La parole nous travaille, nous transforme : en ce sens, rien n’est plus efficace qu’une parole, même si c’est à long terme. La parole, c’est ce qui reste dans le cœur. Si je n’ai plus de place dans le cœur de personne, je meurs : que voit-on avec les vieilles personnes qui vivent dans une solitude quasi totale ?

Parole de Dieu et sacrement

Les Pères de l’Église parlaient des Écritures comme sacrement. Voir aussi la constitution de Vatican II sur la révélation (Dei Verbum 21 ) : « L’Église a toujours témoigné son respect à l’égard des Écritures, tout comme à l’égard du Corps du Seigneur lui-même puisque, surtout dans la Sainte Liturgie, elle ne cesse, de la table de la Parole de Dieu comme de celle du Corps du Christ, de prendre le pain de vie et de le présenter aux fidèles. » Nous sommes dans le champ de Dieu, lequel est labouré, retourné, nous dirons converti par le soc de la charrue, c’est-à-dire par la Parole de Dieu qui agit sur un mode visible, un rituel, un sacrement. Pour que la charrue avance, il faut une force de traction : c’est l’Esprit Saint ; la grâce est le fruit de ce travail de retournement.

Saint Thomas d’Aquin parlait de la grâce incréée, parlant de la sorte de l’Esprit Saint, et de la grâce créée, c’est-à-dire de l’effet, gratuit et gratifiant de cette grâce incréée. Un adage du Moyen-âge disait : « Dieu n’a pas lié sa puissance de salut aux sacrements. » Prenons un exemple : le baptême de désir a réelle valeur ; de même on n’attend pas le jour de sa confirmation pour vivre de l’Esprit Saint.

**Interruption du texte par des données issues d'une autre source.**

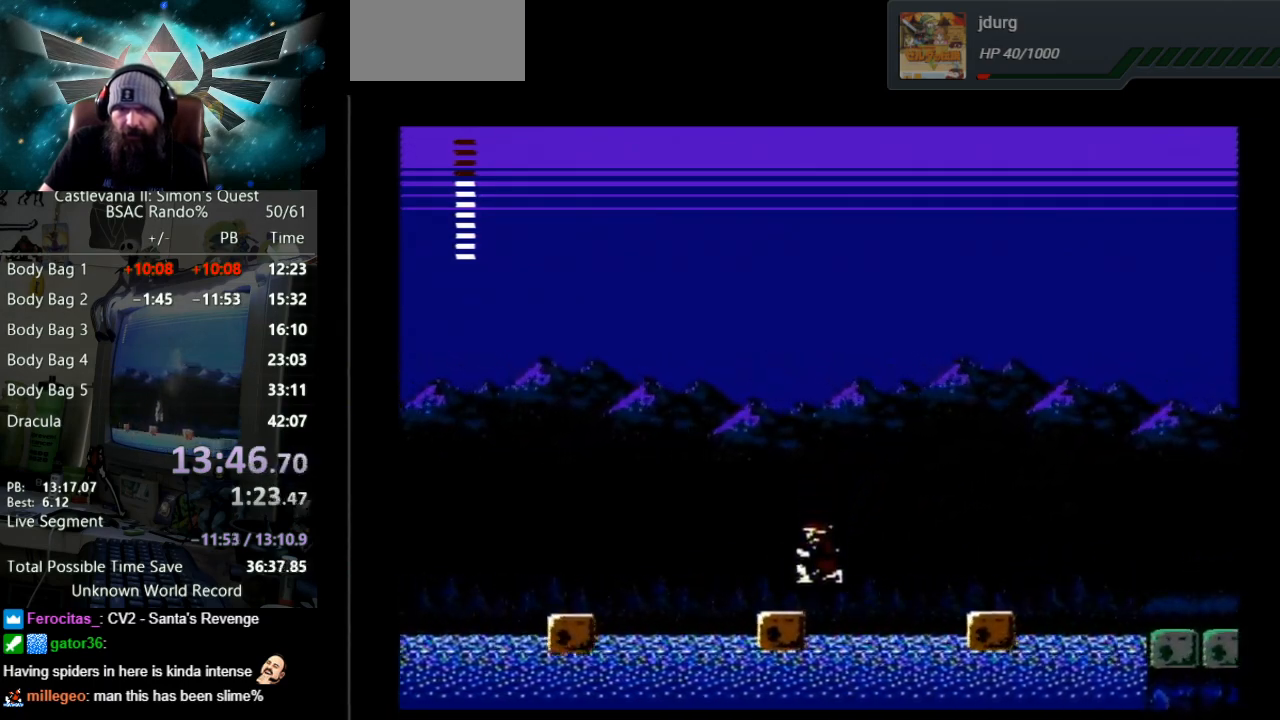
{"buttons": ["A", "DPAD_LEFT"], "events": [[450, "A", "down"]]}
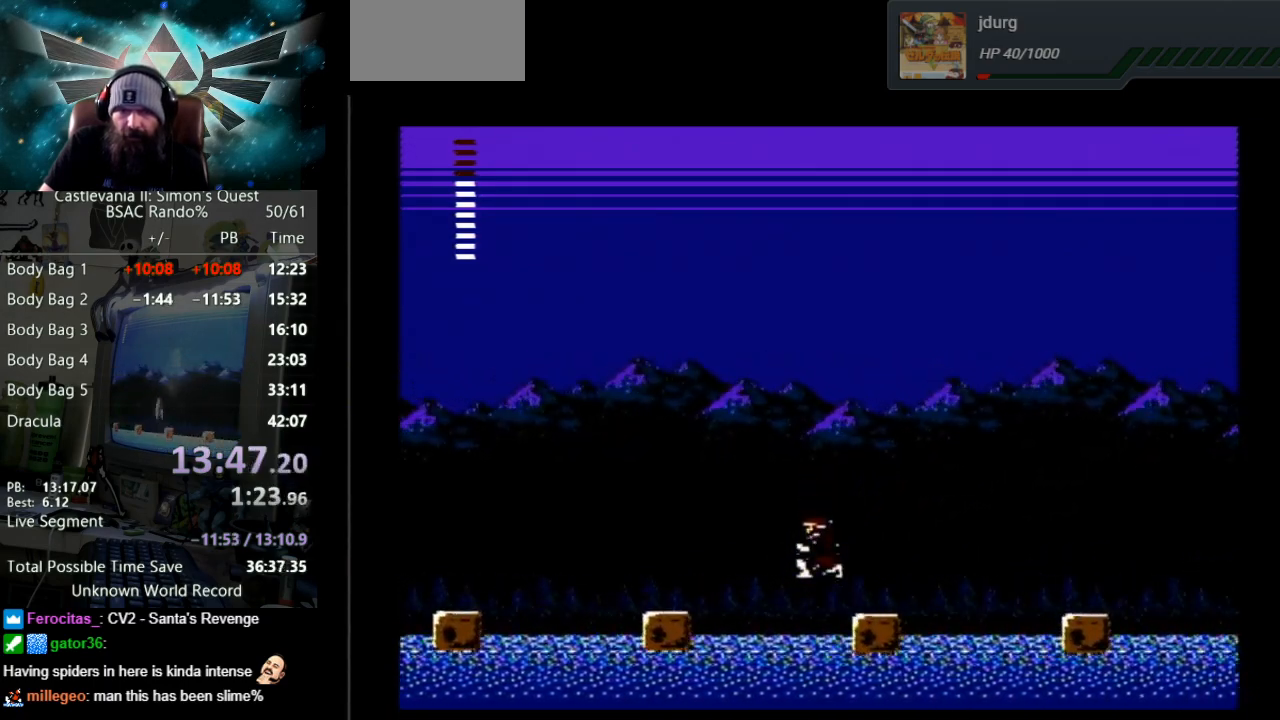
{"buttons": ["A", "DPAD_LEFT"], "events": []}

La confirmation, un sacrement de l’Église

La confirmation est sans aucun doute un sacrement à préparer et à célébrer en Église. Il faut donc partir de la communauté ecclésiale. Tout sacrement est « communautaire ». Le sacrement atteste que nous sommes en Église. En même temps, il conteste, car il interpelle l’Église, la communauté. Quelques questions peuvent se poser à propos des sacrements et de la communauté. Par exemple :

• Le sacrement des malades ; la communauté est-elle vraiment engagée envers les malades ?

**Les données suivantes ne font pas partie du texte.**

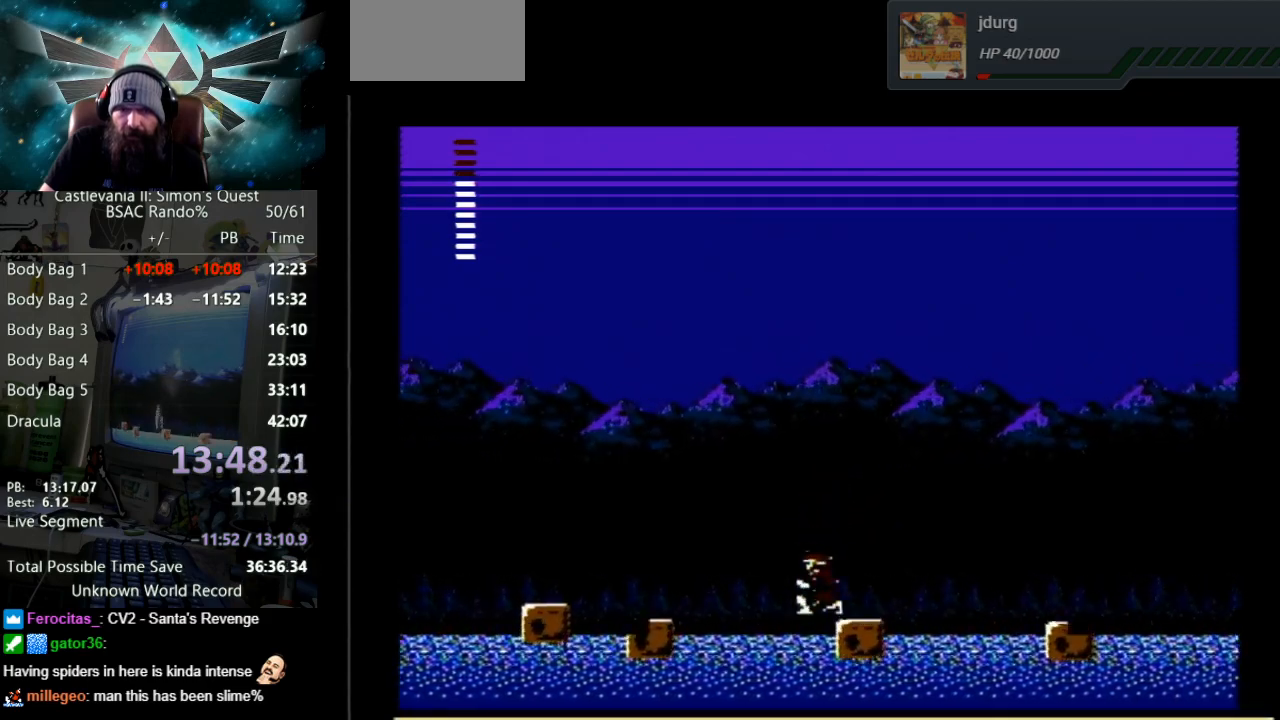
{"buttons": ["A", "DPAD_LEFT"], "events": []}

• Le baptême d’un enfant d’immigrés : comment la communauté accueille-t-elle le nouveau baptisé et ses parents ?

• La confirmation : en quoi la communauté est-elle prête à témoigner ?

Comment la communauté peut-elle être le signe vivant de l’Esprit-Saint, et non pas un contresigne ?

La confirmation, marque du don de l’Esprit Saint

« Sois marqué de l’Esprit Saint, le don de Dieu » est la formule-clé de la confirmation.

La question de la marque de l’Esprit Saint s’est posée dès le Ve siècle, lorsque la confirmation a été séparée du baptême. A l’époque, l’évêque de Riez, en Provence, avait tenté la comparaison suivante : « Le baptême, c’est le sacrement de la naissance, la confirmation celui de la croissance. »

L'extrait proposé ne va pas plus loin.